I definitely agree that Inform would be a very weird choice for a first language as part of a serious computer science curriculum, but more and more non-CS classes are using code in pursuit of art or literature projects.

A good development, in my opinion. Programming fosters a particular approach to problem solving and requires a certain amount of logical thinking, both useful skills to hone and transferable to other domains.

I have figured out most of the stuff on my own at the time I posted this I had 17 days given to complete the project and was given the assignment that day but that is not what is important I am having 2 issues now.

doors are not unlocking. The message I get is that the key doesn’t seem to fit the lock.

and the End game message won’t display.

what I have typed for it is

end story finally saying

“insert ending here.”

and i get an error.

But those are the last 2 errors I am having

Have you specifically declared that the relevant key unlocks the relevant door?

The wooden key unlocks the wooden door.

I believe it should be “end the story finally”.
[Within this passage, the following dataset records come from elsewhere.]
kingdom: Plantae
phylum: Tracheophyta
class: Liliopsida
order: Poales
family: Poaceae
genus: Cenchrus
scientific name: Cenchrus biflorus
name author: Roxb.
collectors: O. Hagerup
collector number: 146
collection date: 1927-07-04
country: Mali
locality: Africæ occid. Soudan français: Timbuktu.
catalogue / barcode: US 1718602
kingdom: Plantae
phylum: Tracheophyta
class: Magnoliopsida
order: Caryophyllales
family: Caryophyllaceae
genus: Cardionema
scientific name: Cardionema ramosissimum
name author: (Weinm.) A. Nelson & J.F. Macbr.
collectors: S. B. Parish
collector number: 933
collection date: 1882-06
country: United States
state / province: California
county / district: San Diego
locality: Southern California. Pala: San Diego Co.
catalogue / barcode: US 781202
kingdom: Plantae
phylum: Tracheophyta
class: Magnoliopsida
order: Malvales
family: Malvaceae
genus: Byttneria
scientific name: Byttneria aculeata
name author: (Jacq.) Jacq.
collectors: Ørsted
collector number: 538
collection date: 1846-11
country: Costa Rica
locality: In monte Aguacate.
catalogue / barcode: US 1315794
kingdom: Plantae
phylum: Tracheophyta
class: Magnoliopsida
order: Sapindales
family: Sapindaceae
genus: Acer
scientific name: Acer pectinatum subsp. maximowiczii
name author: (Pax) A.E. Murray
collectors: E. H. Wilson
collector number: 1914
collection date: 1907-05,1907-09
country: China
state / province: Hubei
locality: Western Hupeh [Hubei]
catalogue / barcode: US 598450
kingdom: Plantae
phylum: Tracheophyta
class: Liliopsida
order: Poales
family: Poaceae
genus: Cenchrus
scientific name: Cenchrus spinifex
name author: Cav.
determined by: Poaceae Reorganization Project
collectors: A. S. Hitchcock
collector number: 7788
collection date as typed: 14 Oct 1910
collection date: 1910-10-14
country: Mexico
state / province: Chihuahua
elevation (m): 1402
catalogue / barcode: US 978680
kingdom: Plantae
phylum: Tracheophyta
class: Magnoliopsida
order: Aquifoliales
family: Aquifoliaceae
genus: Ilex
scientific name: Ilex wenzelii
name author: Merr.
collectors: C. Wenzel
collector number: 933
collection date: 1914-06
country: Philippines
end the story finally saying "insert ending here".

Hope this helps.

Chapters 3.12 and 3.13 in the Documentation will show you how to get a key to work with a lock.

As you didn’t post your code using the handy Code tag in the forum interface, it’s hard to be sure, but it appears you’ve put two carriage returns after the word “saying”. I doubt that will work. The “end the story” line belongs in a rule, like this:

Every turn: if the player does not carry the banana: end the story finally saying "Whoops! You dropped the banana!"

the door still doesn’t work this what I have typed

the mysterious door is a door. The mysterious door is north of the kitchen and south of the hidden celler. The mysterious door is lockable and locked.

I then added The old key unlocks the mysterious door. to the above code and it was still getting the key doesn’t seem to fit the lock message I then tried

The mysterious door is north of the kitchen and south of the hidden celler. The old key unlocks the mysterious door.

which gave me the message “that doesn’t seem like something you can unlock” I then tried

The old key unlocks the mysterious door.

which gave me the same message.

Have you read page 3.13, as I suggested? Evidently not. If you read that page, you’ll discover that the correct syntax is:

The mysterious door has matching key the old key.

Try that and let us know if it works.

What you’re wrestling with, basically, is the fact that Inform’s apparent ability to compile “plain English” is an illusion. Like any programming language, it has specific requirements for syntax. It only looks like English. It isn’t.

when i wrote that post and posted your post was not there

I tried the code you suggested

The mysterious door has matching key the old key.

but got the message “that doesn’t seem like something that can be unlocked”

Jim, that shouldn’t be the problem. “The old key unlocks the mysterious door” is an acceptable alternative formulation for “The mysterious door has matching key the old key.” In fact, the following compiles and works as it should:

the mysterious door is a door. The mysterious door is north of the kitchen and south of the hidden cellar. The mysterious door is lockable and locked. The old key unlocks the mysterious door. The old key is in the kitchen.

So the problem must be somewhere else.

darknessedge, is it possible that you’ve made a typo somewhere in defining one of the objects? If you misspelled “mysterious” one time it would mess things up. Sometimes a problem is due to a hidden typo messing things up. You might try going to the index and looking at the ‘world’ tab, which will tell you something about the objects you’ve defined, and sometimes tells you that you’ve defined something you haven’t expected to. (For instance, once I wrote “War and Peace is on the table,” hoping to get a Tolstoy novel, and the world tab revealed that I had created two things, one called War and one called Peace.)

BTW, “cellar” is spelled with an a.

Strange! I tried it out and it works for me. Try this.

[code]“Test”

The mysterious door is a locked door. The Mysterious Door is north of The Kitchen and south of The Hidden Cellar. The old key is in the kitchen. The old key unlocks the mysterious door.

Test me with “unlock door with key”.[/code]

You can say this as well.

The old key unlocks the mysterious door.